L’analyse des résultats d’enquêtes démontre une tendance intéressante : ceux et celles qui ne votent pas (par intérêt ou parce qu’ils ne sont pas inscrits sur les listes électorales) ont moins tendance que ceux qui affirment voter, à prendre part à la vie politique communautaire. Ceci dit, même si la participation à diverses activités politiques élargit le champ d’action (ou compense pour le peu de lien que les Guatémaltèques entretiennent avec les partis), elle ne vient pas nécessairement remplacer la faible propension des Guatémaltèques à participation aux élections. Que ce soit en nous référant aux enquêtes du LAPOP ou du Latinobarómetro, nous observons que les Guatémaltèques qui affirment voter aux scrutins présidentiels sont aussi plus enclins que ceux qui ne votent pas à contacter les autorités (ou un fonctionnaire) s’ils doivent résoudre un problème, signer une pétition, assister à des réunions de groupe d’intérêt ou de parents, contribuer activement au règlement d’un problème, etc. La tendance semble être encore plus accentuée chez les citoyens qui ne sont pas inscrits sur les listes électorales. Rappelons ce que les sondeurs du PNUD enregistrèrent dans leur enquête de 2008 : alors que 80% de sondés qui s’impliquent dans des manifestations, des comités de voisinage et des conseils de développement, votent aux élections présidentielles, 90% de ceux qui ne sont pas inscrits sur les listes électorales s’abstiennent de prendre part à ces activités.
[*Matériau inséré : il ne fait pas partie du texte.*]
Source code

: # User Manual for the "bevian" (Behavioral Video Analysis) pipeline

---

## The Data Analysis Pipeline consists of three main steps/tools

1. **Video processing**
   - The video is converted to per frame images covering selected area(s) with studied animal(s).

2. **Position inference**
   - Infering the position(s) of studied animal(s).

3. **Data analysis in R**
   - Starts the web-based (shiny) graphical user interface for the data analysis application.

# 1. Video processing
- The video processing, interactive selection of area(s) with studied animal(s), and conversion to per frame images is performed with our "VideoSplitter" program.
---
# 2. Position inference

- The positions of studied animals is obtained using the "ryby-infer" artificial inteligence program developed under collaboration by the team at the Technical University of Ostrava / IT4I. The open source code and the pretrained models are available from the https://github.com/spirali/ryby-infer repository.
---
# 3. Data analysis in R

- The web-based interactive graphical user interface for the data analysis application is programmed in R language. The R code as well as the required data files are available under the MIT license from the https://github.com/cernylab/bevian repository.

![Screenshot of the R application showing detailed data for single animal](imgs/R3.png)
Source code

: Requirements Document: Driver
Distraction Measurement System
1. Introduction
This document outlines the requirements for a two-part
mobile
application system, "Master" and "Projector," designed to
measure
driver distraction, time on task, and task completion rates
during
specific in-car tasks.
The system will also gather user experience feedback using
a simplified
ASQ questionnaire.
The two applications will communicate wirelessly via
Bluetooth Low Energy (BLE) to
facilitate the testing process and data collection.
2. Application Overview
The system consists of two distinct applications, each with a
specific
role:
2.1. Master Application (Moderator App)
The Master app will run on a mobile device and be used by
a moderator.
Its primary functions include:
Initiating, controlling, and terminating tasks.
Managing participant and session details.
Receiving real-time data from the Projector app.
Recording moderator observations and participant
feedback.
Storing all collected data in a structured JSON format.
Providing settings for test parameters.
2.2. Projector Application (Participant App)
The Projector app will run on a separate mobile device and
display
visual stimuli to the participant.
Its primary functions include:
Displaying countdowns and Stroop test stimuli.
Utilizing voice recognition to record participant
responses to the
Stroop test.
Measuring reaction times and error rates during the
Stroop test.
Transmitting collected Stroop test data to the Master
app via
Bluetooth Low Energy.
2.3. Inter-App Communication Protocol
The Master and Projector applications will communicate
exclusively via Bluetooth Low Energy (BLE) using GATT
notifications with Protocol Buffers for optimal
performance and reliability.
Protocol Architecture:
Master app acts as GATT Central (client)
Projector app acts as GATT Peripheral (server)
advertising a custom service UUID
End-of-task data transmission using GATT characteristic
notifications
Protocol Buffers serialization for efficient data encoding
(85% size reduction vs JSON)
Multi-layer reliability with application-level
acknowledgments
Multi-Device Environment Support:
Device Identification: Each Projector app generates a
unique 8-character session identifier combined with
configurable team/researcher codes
Les résultats obtenus en interrogeant les bases de données statistiques laissent paraître une subtilité fort importante. D’un point de vue participatif, le Guatemala est particulièrement segmenté entre ceux qui prennent part à la vie politique et ceux qui restent en retrait de celle-ci. Nous avons observé que ce sont souvent les mêmes citoyens qui votent aux élections présidentielles qui prennent part (dans une plus forte proportion qu’ailleurs) aux activités politiques
de leur communauté. En contrepartie, ceux et — surtout — celles qui ne votent pas, se tiennent souvent à l’écart des affaires publiques. Cette observation est encore plus valable pour le grand nombre d’adultes qui ne sont pas inscrits sur les listes électorales. Par ailleurs, en terme de comparaisons entre les pays, nous avons vu que la forte proportion d’Indígenas au Guatemala influence les caractéristiques de la culture politiques que nous observons. Comme nous le constatons, les sondés qui se déclarent comme Indiens affichent des habitudes de participation locale plus prononcées que leurs concitoyens ladinos.